Astounding! How exactly is US policy in Afghanistan noble? Propping up the corrupt 'mayor of Kabul' is noble? Perhaps the nobility is in the enabling of the drug trade? Is spending money/time/lives on a 'war' that can't ever be won noble? (Because it's 'on terror'...when exactly is terror going to cease to exist? I forget, which bomb blows that up again?)

The invasion necessary? Al-qaeda was/is the enemy in this situation and, as a clandestine terrorist organisation, it is almost impossible to defeat by direct military action. It is only by similar clandestine operations by the CIA and other agencies are you able to effectively retaliate; that's the purpose of having these organisations. In the end it was intelligence gathering that got to Bin Laden. The actual strike team might have been military but a CIA team could have carried out the same mission but it wouldn't have been as good PR.

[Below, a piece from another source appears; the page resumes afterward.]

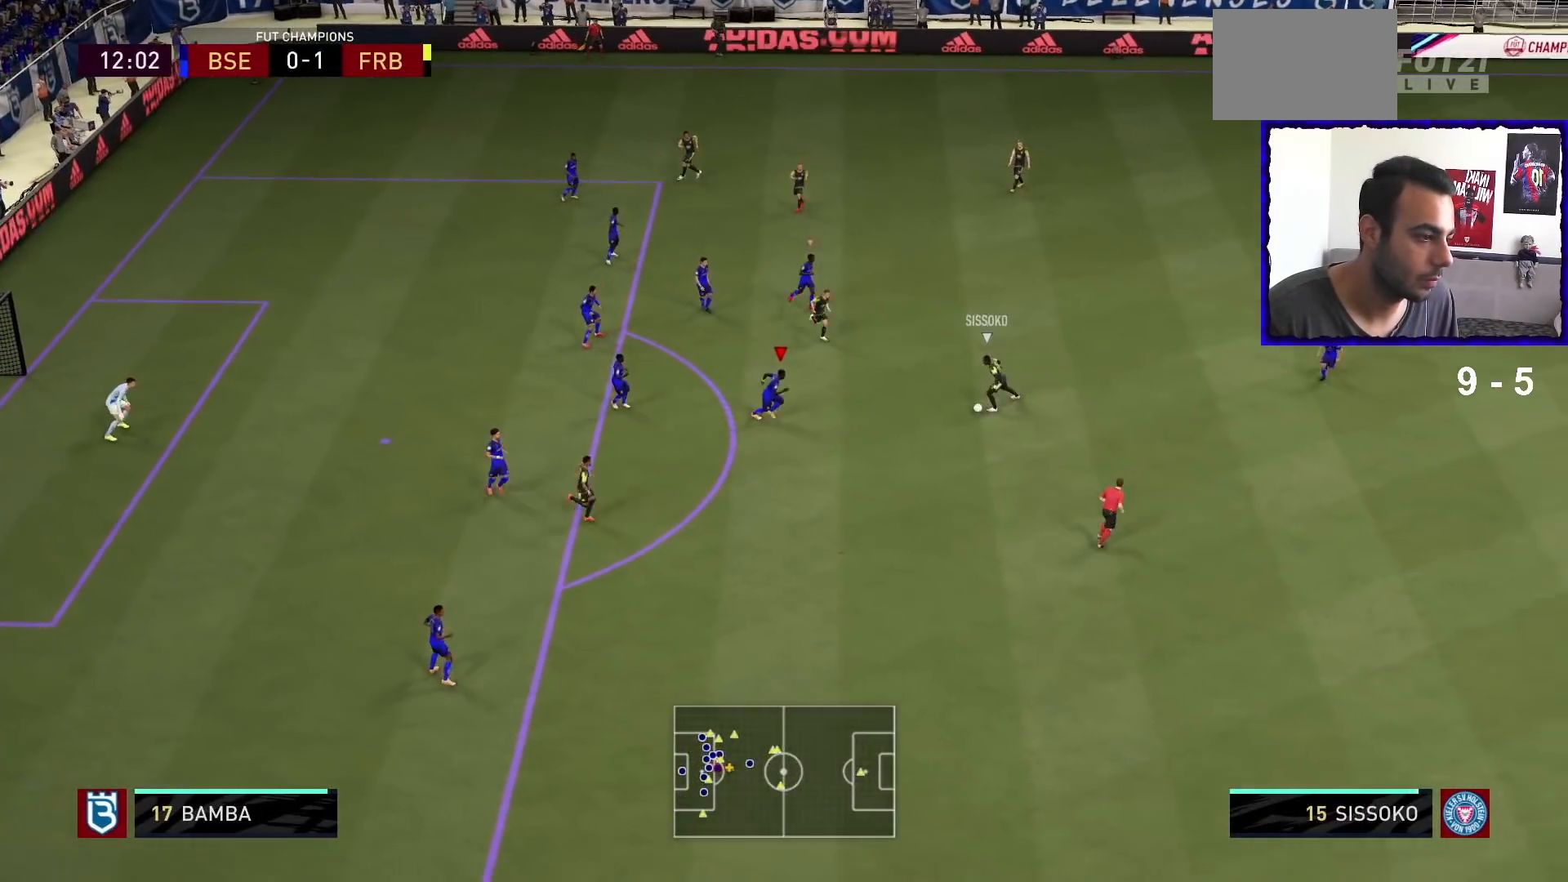
{"buttons": ["L2", "R1"], "left_stick": "down-right", "right_stick": "center", "events": [[367, "SQUARE", "down"], [500, "SQUARE", "up"]]}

Iraq was even more messed up than Afghanistan and I agree with you there.

The only thing necessary about these wars was generating private revenues through contracts to the most bloated inefficient organ of the US Government; the US Military. 

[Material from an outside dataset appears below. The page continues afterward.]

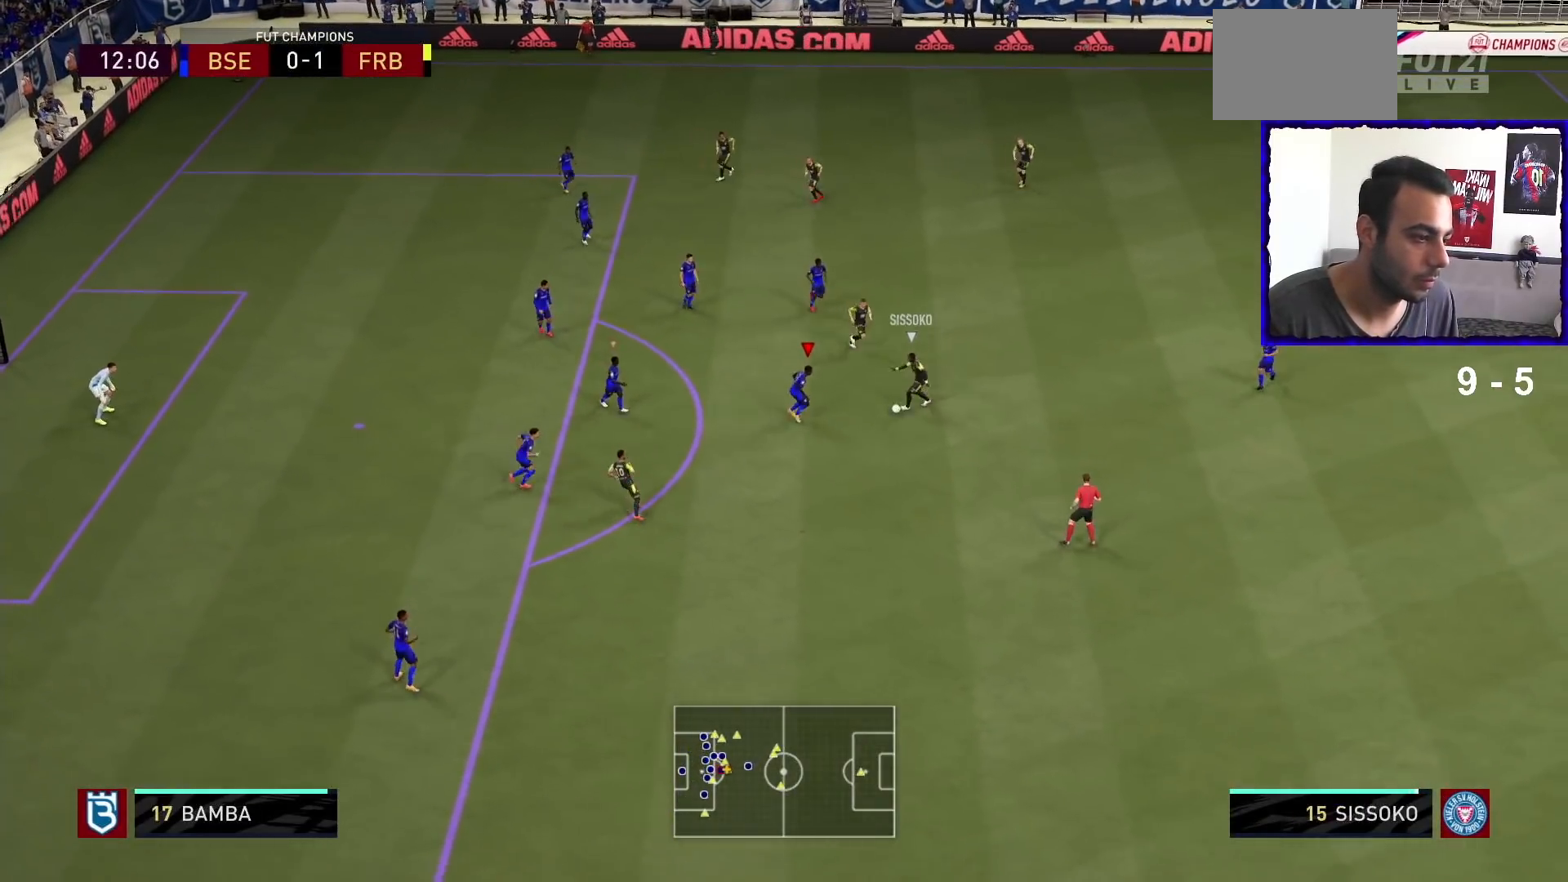
{"buttons": ["L2", "R1"], "left_stick": "down-right", "right_stick": "center", "events": [[33, "left_stick", "right"], [433, "left_stick", "down-right"]]}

As yet another attempt to steer this discussion into an extropian direction: Unless we can find some means of growing our resource base faster than both the growth of population and our growing basic 'needs' how can we avoid Malthusian collapse and/or war?

If we chose to limit our reproduction? What will be the fitness function? (belief sets, mental abilities, etc.)

If we choose not to limit our reproduction? How will we fight our wars? (against who, rules, technologies, etc.)

Omar Rahman


P.S. A war on terror, literally destroying the feeling, might be a VERY extropian/post-singularity type goal. The question remains whether we would want to win that war or not. "Terror might well be the right response for some situations."  vs. "There is nothing to fear except fear itself." Anyone care to discuss?